*PASSAGE TO READ*
OpenWrt Next Generation Ideas

Arınç ÜNAL arinc.unal at arinc9.com
Sat Apr 1 01:10:31 PDT 2023


On 31.03.2023 14:33, Daniel Golle wrote:
> Hi!
> 
> On Fri, Mar 31, 2023 at 12:44:12PM +0300, Arınç ÜNAL wrote:
>> Hi all,
>>
>> These are the ideas I've been thinking about for the future of OpenWrt for a
>> while. It looks complete enough to share it with all of you.
>>
>> I'm willing to put a great deal of effort to get as much out-of-tree patches
>> on mainline Linux as possible.
>>
>> You can make a comment on Notion or discuss it here, I'm wondering if the
>> ideas are feasible and how well it would benefit the people maintaining
>> OpenWrt.
>>
>> https://arinc9.notion.site/OpenWrt-next-gen-ideas-6db745e7584b4823950291c96f2326bb
> 
> I will comment here, I don't have an account on Notion and it seems
> to be required to be able to comment there.
> 
>> defconfig for each device instead of config for each (sub)target.
> 
> Given that we support thousands of devices this will not only increase
> the time needed to build a release or snapshot by several magnitudes,
> but also make debugging **much** harder. As of now, all devices of a
> subtarget are using the same kernel, hence e.g. symbol offsets in a
> kernel stack dump match for all of them. To reproduce or investigate
> a problem it's hence enough to have similar hardware, not necessarily
> the exact same board. As we are already lacking testers and maintainers
> for the relatively small amount of targets/subtargets, have a build for
> each board would make things much worse...
> 
> Per-device builds would also be an invitation to downstream users to
> introduce device-specific (kernel-)hacks. If you want that, better go
> for OpenEmbedded.
> 
> We can modularize things more or even have more sub-targets if it's
> really needed to save space.
> 
> The disadvantages outweight the advantages imho when it comes to having
> a complete kernel build for each device.
> 
>> Some Modest Virtualization Observations
> 
> How is this related? Virtualization (with OpenWrt being the guest)
> matters on x86 which is usually not that space-constraint.
> And maybe armvirt. If space is a problem for older x86 boards, let's
> disable guest support in x86/legacy.
> 
>> Contribute defconfigs and all the devicetrees on OpenWrt to Linux.
> 
> For devicetrees this would of course be desirable, but also implies a
> lot of work and discussions. If you are up to get it started (ie. setup
> a tree to collect cleaned-up and ready to submit dts), I think it would
> be worth the effort, at least for more recent targets/SoCs.
> 
> Regarding defconfigs I don't think we need an individual defconfig for
> each board. The problem here is also that OpenWrt currently has a layered
> approach (generic->target->subtarget) approach while Linux itself has
> a flat approach, and using that would result in a lot of duplication,
> which would in turn make keeping all those defconfigs up-to-date quite
> a lot of work...

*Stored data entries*
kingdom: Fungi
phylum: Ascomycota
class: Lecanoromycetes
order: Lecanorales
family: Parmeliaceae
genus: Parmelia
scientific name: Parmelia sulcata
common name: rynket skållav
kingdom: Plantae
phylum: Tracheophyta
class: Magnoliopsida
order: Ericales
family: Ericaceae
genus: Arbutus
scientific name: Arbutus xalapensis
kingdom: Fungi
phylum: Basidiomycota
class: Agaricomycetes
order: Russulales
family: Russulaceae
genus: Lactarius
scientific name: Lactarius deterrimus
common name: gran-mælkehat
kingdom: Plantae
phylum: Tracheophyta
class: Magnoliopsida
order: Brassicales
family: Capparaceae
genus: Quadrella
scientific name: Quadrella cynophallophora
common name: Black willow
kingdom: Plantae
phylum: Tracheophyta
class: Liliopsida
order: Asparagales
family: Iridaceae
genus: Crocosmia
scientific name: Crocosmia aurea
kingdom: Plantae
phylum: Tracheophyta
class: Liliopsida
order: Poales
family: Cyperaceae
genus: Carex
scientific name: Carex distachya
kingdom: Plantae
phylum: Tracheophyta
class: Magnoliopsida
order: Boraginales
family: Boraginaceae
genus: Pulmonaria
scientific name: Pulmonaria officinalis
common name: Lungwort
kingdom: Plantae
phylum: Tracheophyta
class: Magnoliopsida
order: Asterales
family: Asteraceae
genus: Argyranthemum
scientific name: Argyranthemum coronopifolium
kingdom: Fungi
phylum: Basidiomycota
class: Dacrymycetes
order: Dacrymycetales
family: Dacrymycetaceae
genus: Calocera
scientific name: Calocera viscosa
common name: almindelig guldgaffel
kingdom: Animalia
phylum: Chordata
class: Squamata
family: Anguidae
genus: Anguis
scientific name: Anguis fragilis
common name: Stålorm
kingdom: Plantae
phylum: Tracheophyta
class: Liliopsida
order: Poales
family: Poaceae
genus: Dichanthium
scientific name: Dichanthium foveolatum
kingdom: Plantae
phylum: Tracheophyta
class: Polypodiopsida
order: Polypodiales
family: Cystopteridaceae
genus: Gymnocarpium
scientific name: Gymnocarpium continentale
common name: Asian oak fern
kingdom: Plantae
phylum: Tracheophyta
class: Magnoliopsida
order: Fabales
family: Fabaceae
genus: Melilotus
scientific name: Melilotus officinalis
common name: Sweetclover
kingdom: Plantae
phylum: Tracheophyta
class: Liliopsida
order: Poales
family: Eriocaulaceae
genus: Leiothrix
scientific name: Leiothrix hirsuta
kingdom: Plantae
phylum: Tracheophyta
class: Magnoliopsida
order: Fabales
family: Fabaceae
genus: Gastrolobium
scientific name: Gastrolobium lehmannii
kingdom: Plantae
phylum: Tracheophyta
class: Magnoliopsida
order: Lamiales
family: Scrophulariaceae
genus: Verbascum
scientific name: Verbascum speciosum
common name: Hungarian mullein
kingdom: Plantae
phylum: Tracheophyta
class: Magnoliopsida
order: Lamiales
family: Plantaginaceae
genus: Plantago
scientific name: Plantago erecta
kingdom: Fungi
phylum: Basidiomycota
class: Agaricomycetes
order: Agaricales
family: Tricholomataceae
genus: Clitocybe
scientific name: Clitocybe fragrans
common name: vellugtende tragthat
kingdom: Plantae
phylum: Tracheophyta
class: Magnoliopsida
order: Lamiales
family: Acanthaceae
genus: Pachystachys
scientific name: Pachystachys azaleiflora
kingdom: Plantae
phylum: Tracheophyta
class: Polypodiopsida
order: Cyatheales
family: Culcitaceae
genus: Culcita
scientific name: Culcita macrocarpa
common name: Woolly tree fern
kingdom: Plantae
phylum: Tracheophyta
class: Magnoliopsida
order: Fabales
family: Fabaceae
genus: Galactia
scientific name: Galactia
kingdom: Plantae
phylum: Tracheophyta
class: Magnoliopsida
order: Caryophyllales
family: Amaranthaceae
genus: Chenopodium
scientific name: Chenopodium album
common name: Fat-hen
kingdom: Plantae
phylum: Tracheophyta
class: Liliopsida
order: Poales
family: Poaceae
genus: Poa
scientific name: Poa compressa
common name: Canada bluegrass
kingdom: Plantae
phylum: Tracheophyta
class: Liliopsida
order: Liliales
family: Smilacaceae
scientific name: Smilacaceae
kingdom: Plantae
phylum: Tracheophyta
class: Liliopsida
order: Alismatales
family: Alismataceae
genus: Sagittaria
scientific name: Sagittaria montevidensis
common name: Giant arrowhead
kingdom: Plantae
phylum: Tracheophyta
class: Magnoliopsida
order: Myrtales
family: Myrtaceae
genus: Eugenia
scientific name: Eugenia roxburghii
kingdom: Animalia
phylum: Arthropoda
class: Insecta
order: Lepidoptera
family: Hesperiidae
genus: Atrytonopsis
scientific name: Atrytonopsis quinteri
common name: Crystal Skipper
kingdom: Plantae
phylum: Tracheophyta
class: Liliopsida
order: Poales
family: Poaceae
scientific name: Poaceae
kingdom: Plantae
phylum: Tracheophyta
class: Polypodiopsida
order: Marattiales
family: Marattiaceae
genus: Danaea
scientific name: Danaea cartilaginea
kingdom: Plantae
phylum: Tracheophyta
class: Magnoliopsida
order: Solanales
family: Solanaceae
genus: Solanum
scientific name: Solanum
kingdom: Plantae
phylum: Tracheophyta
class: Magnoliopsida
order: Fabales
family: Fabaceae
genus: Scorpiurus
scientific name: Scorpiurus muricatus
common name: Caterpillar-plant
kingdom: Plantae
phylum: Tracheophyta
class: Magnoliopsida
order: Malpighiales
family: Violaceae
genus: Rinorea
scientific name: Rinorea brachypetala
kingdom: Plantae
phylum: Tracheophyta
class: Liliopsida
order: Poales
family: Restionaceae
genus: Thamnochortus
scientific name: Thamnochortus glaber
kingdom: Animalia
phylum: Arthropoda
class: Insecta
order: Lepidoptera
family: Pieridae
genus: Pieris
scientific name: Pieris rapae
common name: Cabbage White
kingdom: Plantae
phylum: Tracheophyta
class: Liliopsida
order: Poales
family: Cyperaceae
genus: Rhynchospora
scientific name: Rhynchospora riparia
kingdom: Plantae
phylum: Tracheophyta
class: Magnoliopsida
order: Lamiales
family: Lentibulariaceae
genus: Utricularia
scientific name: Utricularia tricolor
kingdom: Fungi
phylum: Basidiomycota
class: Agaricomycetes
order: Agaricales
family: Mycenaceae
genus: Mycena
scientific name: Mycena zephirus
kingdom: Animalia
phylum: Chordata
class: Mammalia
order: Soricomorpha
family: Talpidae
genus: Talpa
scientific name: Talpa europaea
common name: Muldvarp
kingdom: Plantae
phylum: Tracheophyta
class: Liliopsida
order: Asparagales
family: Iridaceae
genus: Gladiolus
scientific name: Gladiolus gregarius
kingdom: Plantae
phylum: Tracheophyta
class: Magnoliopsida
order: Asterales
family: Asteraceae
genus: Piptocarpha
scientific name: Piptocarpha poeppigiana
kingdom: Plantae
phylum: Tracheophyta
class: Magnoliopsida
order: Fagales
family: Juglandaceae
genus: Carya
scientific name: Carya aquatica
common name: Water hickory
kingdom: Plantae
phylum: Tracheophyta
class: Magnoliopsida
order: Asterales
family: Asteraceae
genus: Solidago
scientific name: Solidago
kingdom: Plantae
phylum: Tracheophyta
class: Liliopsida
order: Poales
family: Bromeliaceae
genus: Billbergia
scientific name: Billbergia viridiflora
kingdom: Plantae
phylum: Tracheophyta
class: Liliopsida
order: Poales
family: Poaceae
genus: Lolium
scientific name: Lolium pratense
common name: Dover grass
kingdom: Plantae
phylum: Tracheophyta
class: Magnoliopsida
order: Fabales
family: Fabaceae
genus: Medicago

*TASK SET*
(A) Translate this sentence from the OpenWrt message into French: "We can modularize things more or even have more sub-targets if it's really needed to save space."
(B) In the OpenWrt message, why does Daniel Golle comment by email instead of on Notion?
(C) Reproduce the part of the OpenWrt message that begins at the words "OpenWrt Next Generation" and stops after "all of you.".
These lines have no connection to the OpenWrt message.

*RESPONSES FOR EACH TASK*
(A) Nous pouvons modulariser davantage les choses, voire avoir davantage de sous-cibles si c'est vraiment nécessaire pour économiser de l'espace.

(B) He has no Notion account, and an account seems to be required to comment there.

(C)
OpenWrt Next Generation Ideas

Arınç ÜNAL arinc.unal at arinc9.com
Sat Apr 1 01:10:31 PDT 2023


On 31.03.2023 14:33, Daniel Golle wrote:
> Hi!
> 
> On Fri, Mar 31, 2023 at 12:44:12PM +0300, Arınç ÜNAL wrote:
>> Hi all,
>>
>> These are the ideas I've been thinking about for the future of OpenWrt for a
>> while. It looks complete enough to share it with all of you.